Home Brew Starter Kit


Ready to start your brew?

Your first brew at home can be daunting, but our goal at Mangrove Jack’s is to provide the equipment and the ingredients that you need to confidently make delicious, full-bodied beers, in just a few simple steps.

So how does extract brewing work?

The process of extract brewing uses malt extract (a concentrated wort). This means that the technical and time-consuming stages of the brewing process, such as converting grain into wort, have already been taken care of. This gives brewers more time and freedom to experiment in the fermentation stages, and of course there’s more time that can be spent taste testing.

Extract brewing can be simplified into five simple steps:

1. Sanitisation

This is the most important part of the brewing process as it gives the beer the best chance possible from the get-go. All equipment should be properly sanitised before and after use to avoid contamination and spoiling batches of beer.

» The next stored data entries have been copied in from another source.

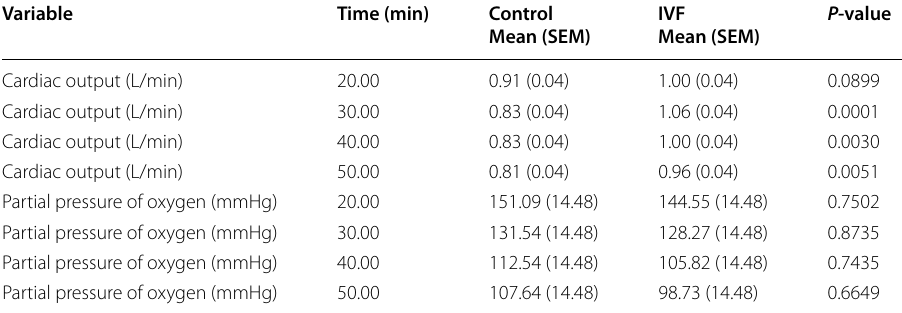
Table 3 Between-group comparison of cardiac output and partial pressure of oxygen following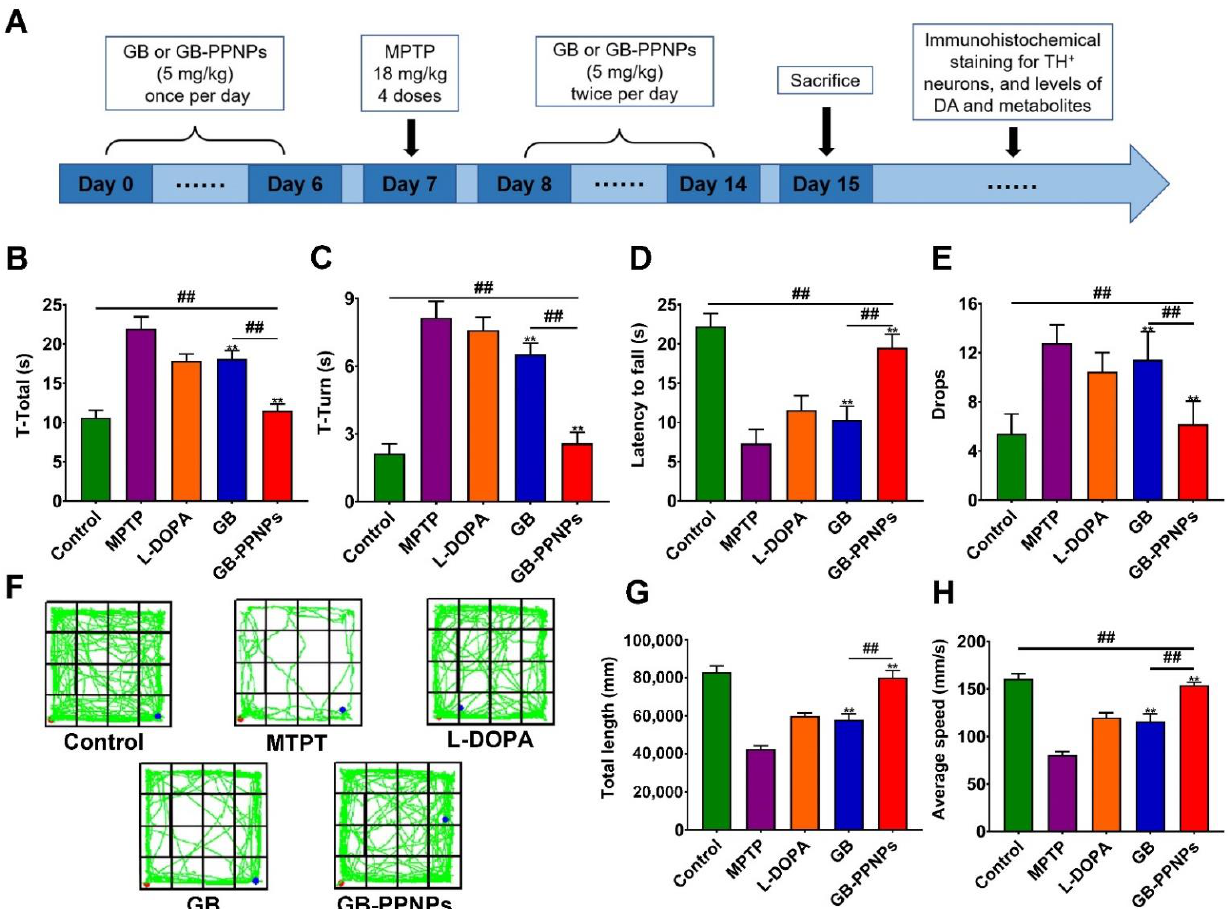
Figure 6. GB-PPNPs alleviate MPTP-induced behavioral impairments in PD model mice. ( A ) Phar- macodynamic study design. After MPTP injection, pole tests ( B , C ) and rotarod tests ( D , E ) were performed ( n = 6). ( F ) Representative paths (green) for mice activity in the indicated groups. The red and blue dots represent the start and the end of the positions, respectively. Distance traveled ( G ) and average travel speed ( H ) for animals in the indicated groups ( n = 8). ** p < 0.01 vs. MPTP. ## p < 0.01 vs. GB-PPNPs.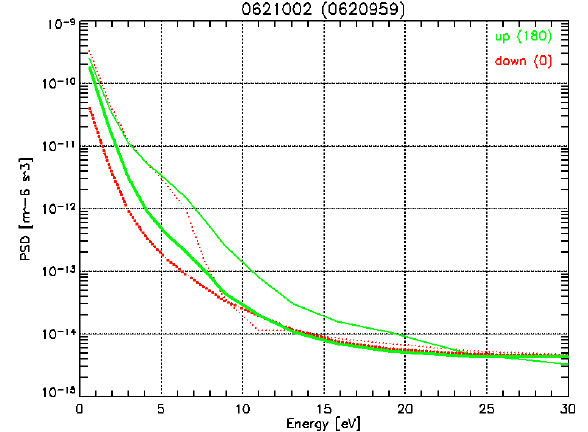
Fig. 9. Energy shift between distributions functions of Fig.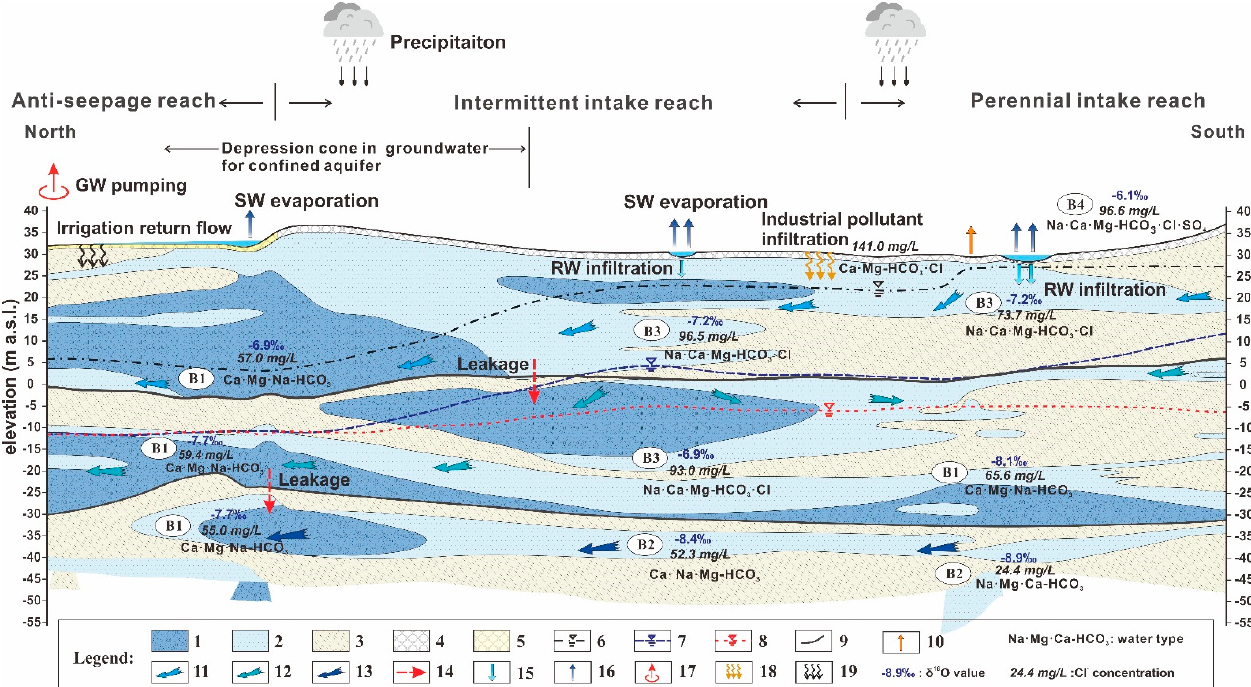
Figure 10. Conceptual model of groundwater flow system underlain the Chaobai River. Explanation: (1) gravel; (2) fine sand; (3) silty clay; (4) backfilled soil; (5) compacted clay; (6) groundwater level of 30-m depth aquifer; (7) groundwater level of 50-m depth aquifer; (8) groundwater level of 80-m depth aquifer; (9) boundary of aquifers; (10) groundwater direct evaporation; (11) groundwater flow direction in 30-m depth aquifer; (12) groundwater flow direction in 50-m depth aquifer; (13) groundwater flow direction in 80-m depth aquifer; (14) leakage recharge; (15) reclaimed water infiltration; (16) surface water evaporation; (17) groundwater pumping; (18) industrial pollutant infiltration; and, (19) irrigation return flow. SW: surface water; RW: reclaimed water; B1, B2, B3, and B4 represent the clusters generated by HCA using hydrochemistry data (Figure 8).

2. Mix malt and sugars or enhancers together with water

The malt extract, sugars or enhancers and boiling water are added to a fermenter and mixed until dissolved. Cold water is then added to create a less concentrated wort. Dextrose and enhancers help develop the flavour of the beer, and enhancers take brews to the next level by improving the body and mouthful of the beer. In some cases, they can even increase the level of alcohol to produce stronger brews.

3. Add yeast

To begin the fermentation process, yeast is added to the fermenter. The yeast converts the sugar in the wort into alcohol and CO2. Important flavour compounds are also created at this stage.

4. Fermentation

Now this is the hard part, waiting. The brew is then left to ferment and should stay at the same temperature consistently for the length of time required by the recipe. Depending on the style of beer brewed and the temperature during fermentation, this usually takes around one week. A hydrometer can be used to determine when fermentation is complete.

5. Bottle and add carbonation

Once fermentation has finished, you can choose to bottle or keg your beer. Bottling is generally simpler and a good place to start, whereas kegging tends to provide more consistent results and takes less time. During bottling, carbonation drops are added before sealing the bottles. Then there’s generally another 14 days to wait until the beer has finished conditioning. After that it’s time to chill, serve and drink.

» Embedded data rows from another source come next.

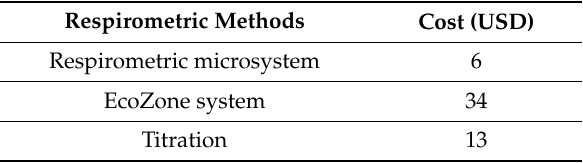
Table 2. Respirometric test cost analysis under different respirometric methods.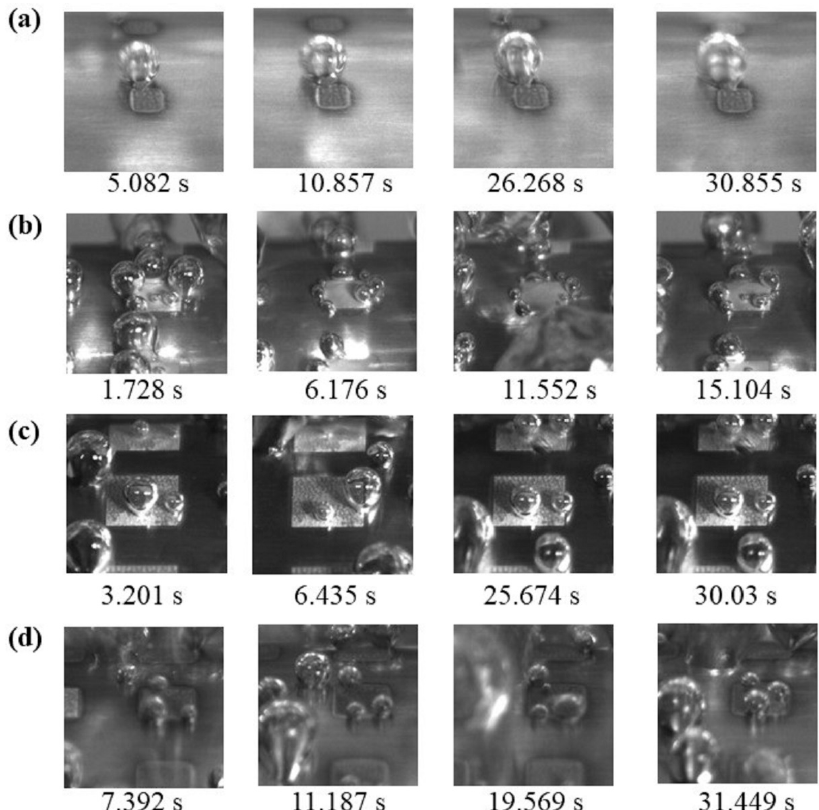
Figure 6. Comparison of the number of active nucleation sites for the surfaces with ( a ) 0.2 aspect ratio; ( b ) 0.4 aspect ratio; ( c ) 0.6 aspect ratio; and ( d ) 0.44 aspect ratio, at a constant input power of 30 W.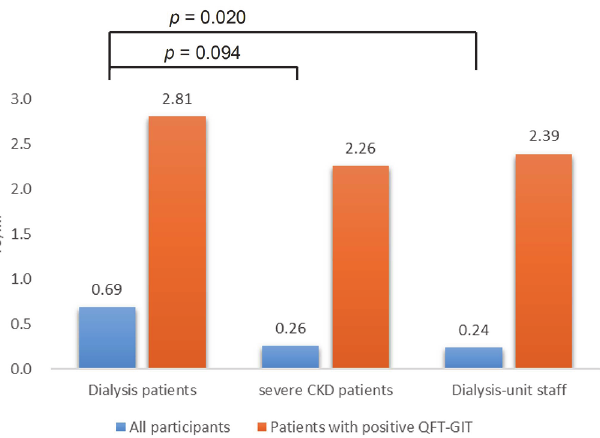
Fig 2. The response of QuantiFERON-TB Gold In-tube (QFT-GIT), calculated by the interferon- γ level in TB-antigen tube minus that in the negative control, are shown in all and those with positive QFT-GIT according to the different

What should my SG reading be?

The Specific Gravity or 'SG' is a key measurement in determining when your beer or cider has completed the fermentation process and is, therefore, ready for bottling. The most commonly used tool to measure this is a 'Hydrometer' which is provided in all our Starter Brewery Kits or available separately.

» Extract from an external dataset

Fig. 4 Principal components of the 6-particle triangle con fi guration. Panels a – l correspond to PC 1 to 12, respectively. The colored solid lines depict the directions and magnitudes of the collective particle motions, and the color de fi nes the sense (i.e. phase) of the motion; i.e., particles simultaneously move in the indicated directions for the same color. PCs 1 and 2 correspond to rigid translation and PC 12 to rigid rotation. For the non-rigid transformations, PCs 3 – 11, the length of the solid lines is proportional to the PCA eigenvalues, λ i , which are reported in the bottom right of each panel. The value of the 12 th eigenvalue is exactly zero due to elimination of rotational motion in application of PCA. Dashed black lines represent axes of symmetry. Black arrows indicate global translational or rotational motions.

Find your target SG Reading here

How to read a Hydrometer

The standard gravity readings on a hydrometer are denoted by numbers, starting with 1.000, and incrementing by 10, 20, 30, and so on. These numbers represent 1.010, 1.020, 1.030, and so forth.

The point where the liquid level meets the hydrometer scale is your reading. For example, if the brew is at the spot where the arrow is pointing on the hydrometer below, your reading will be 1.040. 


ABV Calculator

Estimate your alcohol content

If the SG started at and finished at
Your ABV is
% alcohol



Temperature control

It is important that a brew is kept within the stated temperature range written either in your instructions or stated on your yeast packet. Temperature fluctuations can negatively impact fermentation, leading to undesirable flavours, aromas, and even contamination by unwanted bacteria. Too high a temperature can cause the yeast to ferment too quickly or die, producing off-flavours and aromas, or incomplete fermentation. On the other hand, fermenting at too low a temperature can cause the yeast to become inactive, leading to a slow and sometimes incomplete fermentation process.

There are a few simple techniques you can employ to help keep your fermentation within the correct temperature range:

If brewing in cooler temperatures, try:

  • Using a heat belt or pad. These electric heating devices are easy to use and provide steady warmth to the fermenter.
  • Keep the fermenter in a warmer area of your house and wrap it in blankets or a sleeping bag to keep it warm.
  • Place the fermenter in a cardboard box.

If brewing in warmer temperatures, try:

  • Keep the fermenter in the coolest part of your house – if you can keep it in an air conditioned room, even better!
  • Wrap the fermenter in a wet town and use a fan to help keep it cool.
  • The fermenter can be placed in a shallow pool of water with the towel overhanging so it remains damp. You can also add ice packs to this water for further cooling.